Millner smothered another smile. “We’ll have lots of talks, I hope.”
“Oh, if you can spare the time—!” said Draper, almost humbly.
“Why, I shall be there on tap!”
“For father, not me.” Draper hesitated, with another self-confessing smile. “Father thinks I talk too much—that I keep going in and out of things. He doesn’t believe in analyzing: he thinks it’s destructive. But it hasn’t destroyed my ideals.” He looked wistfully up and down the clanging street. “And that’s the main thing, isn’t it? I mean, that one should have an Ideal.” He turned back almost gaily to Millner. “I suspect you’re a revolutionist too!”
“Revolutionist? Rather! I belong to the Red Syndicate and the Black Hand!” Millner joyfully assented.

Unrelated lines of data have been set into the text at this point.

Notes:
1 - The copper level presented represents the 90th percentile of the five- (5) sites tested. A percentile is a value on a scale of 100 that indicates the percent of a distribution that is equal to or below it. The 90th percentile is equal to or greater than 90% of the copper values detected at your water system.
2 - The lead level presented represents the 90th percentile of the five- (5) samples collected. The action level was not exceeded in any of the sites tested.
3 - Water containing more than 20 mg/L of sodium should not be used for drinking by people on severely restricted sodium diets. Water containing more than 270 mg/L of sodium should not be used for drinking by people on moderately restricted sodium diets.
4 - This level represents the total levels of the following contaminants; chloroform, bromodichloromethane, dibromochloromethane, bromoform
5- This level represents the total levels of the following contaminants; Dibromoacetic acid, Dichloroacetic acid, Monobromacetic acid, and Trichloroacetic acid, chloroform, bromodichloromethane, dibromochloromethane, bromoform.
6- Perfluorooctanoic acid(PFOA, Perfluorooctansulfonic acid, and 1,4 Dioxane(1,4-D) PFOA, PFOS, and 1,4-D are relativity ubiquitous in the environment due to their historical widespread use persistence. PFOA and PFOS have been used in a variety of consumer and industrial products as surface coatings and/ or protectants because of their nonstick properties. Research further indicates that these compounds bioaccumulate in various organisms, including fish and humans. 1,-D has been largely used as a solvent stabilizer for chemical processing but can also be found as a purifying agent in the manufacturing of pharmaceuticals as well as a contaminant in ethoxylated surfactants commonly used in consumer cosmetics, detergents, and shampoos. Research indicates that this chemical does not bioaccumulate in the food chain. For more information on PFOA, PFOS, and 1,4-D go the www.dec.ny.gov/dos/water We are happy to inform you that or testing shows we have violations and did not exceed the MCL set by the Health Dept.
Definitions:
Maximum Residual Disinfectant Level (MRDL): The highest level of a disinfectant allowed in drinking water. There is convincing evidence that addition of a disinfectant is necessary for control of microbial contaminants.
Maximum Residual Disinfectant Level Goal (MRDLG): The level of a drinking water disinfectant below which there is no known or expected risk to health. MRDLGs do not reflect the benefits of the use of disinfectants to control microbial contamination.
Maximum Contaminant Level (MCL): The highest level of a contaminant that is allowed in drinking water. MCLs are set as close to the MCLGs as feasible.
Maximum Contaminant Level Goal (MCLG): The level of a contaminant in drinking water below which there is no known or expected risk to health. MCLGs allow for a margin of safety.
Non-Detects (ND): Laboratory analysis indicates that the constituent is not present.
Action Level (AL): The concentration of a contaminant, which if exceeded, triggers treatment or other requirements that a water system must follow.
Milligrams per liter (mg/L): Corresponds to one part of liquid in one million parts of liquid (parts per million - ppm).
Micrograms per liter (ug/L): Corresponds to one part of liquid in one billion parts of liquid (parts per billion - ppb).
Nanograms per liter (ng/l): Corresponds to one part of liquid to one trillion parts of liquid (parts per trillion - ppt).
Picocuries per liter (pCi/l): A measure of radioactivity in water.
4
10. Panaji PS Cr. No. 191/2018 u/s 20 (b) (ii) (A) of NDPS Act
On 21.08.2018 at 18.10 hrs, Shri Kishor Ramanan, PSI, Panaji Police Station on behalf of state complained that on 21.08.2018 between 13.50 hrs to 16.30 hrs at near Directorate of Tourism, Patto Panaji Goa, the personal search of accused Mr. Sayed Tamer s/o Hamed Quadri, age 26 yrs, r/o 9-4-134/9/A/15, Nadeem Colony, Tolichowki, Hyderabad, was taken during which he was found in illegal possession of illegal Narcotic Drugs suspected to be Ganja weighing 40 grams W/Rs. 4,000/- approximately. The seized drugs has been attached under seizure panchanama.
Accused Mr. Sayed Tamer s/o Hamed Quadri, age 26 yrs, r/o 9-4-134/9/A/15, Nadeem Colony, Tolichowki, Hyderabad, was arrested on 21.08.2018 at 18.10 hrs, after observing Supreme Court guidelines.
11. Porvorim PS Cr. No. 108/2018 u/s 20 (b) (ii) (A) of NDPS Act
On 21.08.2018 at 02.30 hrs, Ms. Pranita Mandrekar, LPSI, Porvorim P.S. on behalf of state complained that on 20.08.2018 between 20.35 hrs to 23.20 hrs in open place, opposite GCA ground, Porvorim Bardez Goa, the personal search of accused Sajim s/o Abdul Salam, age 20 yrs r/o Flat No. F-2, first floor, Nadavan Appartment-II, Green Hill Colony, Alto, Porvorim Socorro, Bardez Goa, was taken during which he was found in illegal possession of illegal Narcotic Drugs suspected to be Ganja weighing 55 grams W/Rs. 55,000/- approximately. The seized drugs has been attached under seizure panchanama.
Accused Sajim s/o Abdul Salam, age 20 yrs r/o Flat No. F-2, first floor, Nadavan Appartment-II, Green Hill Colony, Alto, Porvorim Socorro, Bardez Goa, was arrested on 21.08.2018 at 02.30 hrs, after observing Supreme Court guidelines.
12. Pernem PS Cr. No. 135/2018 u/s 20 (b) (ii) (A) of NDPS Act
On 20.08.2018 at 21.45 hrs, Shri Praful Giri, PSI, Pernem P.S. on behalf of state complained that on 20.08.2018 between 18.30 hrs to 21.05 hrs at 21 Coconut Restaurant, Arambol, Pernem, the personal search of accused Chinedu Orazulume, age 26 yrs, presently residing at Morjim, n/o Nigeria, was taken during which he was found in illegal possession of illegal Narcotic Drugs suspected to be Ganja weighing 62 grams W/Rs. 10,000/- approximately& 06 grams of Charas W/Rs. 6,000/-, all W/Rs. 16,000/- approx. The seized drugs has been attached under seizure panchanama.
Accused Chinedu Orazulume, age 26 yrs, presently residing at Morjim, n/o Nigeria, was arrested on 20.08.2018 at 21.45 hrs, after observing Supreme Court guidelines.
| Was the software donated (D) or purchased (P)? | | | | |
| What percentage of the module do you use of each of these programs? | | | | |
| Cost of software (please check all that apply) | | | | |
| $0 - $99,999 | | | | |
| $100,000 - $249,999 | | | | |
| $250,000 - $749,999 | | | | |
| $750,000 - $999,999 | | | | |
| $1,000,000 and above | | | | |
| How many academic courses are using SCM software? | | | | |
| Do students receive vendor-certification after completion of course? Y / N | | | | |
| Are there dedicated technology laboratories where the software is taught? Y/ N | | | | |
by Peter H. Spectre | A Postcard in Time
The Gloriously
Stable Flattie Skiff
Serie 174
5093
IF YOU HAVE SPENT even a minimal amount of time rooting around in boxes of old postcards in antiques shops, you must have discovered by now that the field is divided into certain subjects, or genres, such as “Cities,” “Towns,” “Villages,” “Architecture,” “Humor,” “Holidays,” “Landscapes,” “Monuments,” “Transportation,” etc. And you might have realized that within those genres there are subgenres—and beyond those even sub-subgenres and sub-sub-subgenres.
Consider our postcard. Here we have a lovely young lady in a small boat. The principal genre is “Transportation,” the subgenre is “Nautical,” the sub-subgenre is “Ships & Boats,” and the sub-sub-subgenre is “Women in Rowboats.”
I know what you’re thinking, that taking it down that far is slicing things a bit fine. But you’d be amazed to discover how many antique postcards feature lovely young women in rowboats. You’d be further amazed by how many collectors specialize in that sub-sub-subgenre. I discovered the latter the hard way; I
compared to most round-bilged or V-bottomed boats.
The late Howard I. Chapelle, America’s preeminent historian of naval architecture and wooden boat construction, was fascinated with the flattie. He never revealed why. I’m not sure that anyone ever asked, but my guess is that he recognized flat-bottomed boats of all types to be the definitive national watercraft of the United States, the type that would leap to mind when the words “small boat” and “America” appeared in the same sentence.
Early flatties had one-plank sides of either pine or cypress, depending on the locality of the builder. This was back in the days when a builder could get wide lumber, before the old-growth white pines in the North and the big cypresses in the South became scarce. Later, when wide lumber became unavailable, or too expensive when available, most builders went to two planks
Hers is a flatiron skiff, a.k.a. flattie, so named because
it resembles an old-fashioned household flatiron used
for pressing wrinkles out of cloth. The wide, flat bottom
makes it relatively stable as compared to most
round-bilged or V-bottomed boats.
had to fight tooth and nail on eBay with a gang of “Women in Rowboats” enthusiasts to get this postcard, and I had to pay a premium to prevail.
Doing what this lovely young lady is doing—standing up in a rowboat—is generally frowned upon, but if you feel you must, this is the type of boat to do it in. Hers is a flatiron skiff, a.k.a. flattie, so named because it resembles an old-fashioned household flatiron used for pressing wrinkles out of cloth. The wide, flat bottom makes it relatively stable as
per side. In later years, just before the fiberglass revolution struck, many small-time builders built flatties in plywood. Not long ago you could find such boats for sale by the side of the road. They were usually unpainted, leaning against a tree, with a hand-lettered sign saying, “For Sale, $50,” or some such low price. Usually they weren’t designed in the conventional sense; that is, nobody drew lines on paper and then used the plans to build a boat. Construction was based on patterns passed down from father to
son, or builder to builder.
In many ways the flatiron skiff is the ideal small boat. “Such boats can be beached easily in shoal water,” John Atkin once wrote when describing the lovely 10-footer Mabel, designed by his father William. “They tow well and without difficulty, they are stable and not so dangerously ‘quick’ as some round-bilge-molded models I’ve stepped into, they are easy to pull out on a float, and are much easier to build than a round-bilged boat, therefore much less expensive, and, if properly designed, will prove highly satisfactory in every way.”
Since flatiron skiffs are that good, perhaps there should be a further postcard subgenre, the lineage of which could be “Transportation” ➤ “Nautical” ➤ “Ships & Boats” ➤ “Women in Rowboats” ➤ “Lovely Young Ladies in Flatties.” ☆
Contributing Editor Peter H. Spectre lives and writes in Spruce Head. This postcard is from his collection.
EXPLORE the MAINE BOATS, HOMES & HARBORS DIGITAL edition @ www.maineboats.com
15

Young Draper chuckled at the enormity of the joke. “First rate! We’ll have incendiary meetings!” He pulled an elaborately armorial watch from his enfolding furs. “I’m so sorry, but I must say good-bye—this is my street,” he explained. Millner, with a faint twinge of envy, glanced across at the colonnaded marble edifice in the farther corner. “Going to the club?” he said carelessly.
His companion looked surprised. “Oh, no: I never go there. It’s too boring.” And he brought out, after one of the pauses in which he seemed rather breathlessly to measure the chances of his listener’s indulgence: “I’m just going over to a little Bible Class I have in Tenth Avenue.”
Millner, for a moment or two, stood watching the slim figure wind its way through the mass of vehicles to the opposite corner; then he pursued his own course down Fifth Avenue, measuring his steps to the rhythmic refrain: “It’s too easy—it’s too easy—it’s too easy!”
His own destination being the small shabby flat off University Place where three tender females awaited the result of his mission, he had time, on the way home, after abandoning himself to a general sense of triumph, to dwell specifically on the various aspects of his achievement. Viewed materially and practically, it was a thing to be proud of; yet it was chiefly on aesthetic grounds—because he had done so exactly what he had set out to do—that he glowed with pride at the afternoon’s work. For, after all, any young man with the proper “pull” might have applied to Orlando G. Spence for the post of secretary, and even have penetrated as far as the great man’s study; but that he, Hugh Millner, should not only have forced his way to this fastness, but have established, within a short half hour, his right to remain there permanently: well, this, if it proved anything, proved that the first rule of success was to know how to live up to one’s principles.
“One must have a plan—one must have a plan,” the young man murmured, looking with pity at the vague faces which the crowd bore past him, and feeling almost impelled to detain them and expound his doctrine. But the planlessness of average human nature was of course the measure of his opportunity; and he smiled to think that every purposeless face he met was a guarantee of his own advancement, a rung in the ladder he meant to climb.